#### [Goal of the exercise]
Beneath this instruction is a block of data; output from it exactly the lines that run from the one containing "line: (454, 144)" through the one containing "part: (1845, 358) -> (2254, 438), removed", inclusive.

#### [Extracted data]
------------------------------------

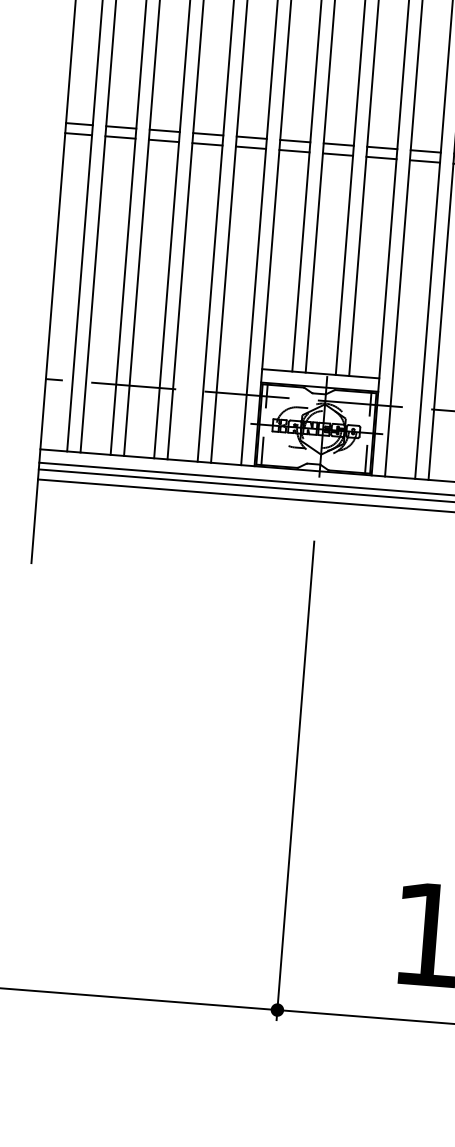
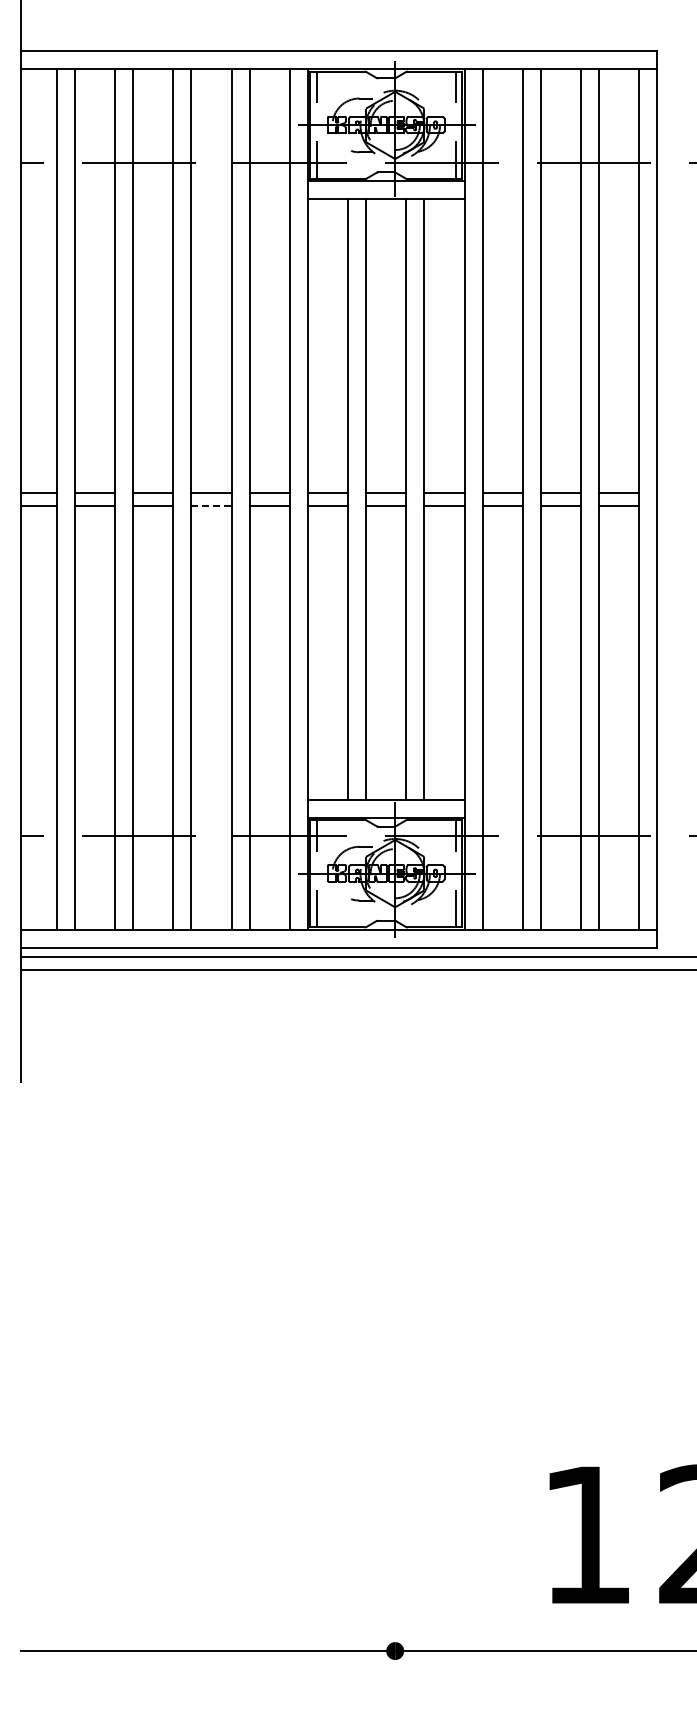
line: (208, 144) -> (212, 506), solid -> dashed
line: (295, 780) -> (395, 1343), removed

------------------------------------

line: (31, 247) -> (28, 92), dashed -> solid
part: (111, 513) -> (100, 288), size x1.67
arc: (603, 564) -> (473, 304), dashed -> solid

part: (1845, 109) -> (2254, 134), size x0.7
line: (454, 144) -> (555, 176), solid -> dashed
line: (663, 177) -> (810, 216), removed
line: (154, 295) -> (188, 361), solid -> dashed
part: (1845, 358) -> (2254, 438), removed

------------------------------------

#### [Solution to this problem]
line: (454, 144) -> (555, 176), solid -> dashed
line: (663, 177) -> (810, 216), removed
line: (154, 295) -> (188, 361), solid -> dashed
part: (1845, 358) -> (2254, 438), removed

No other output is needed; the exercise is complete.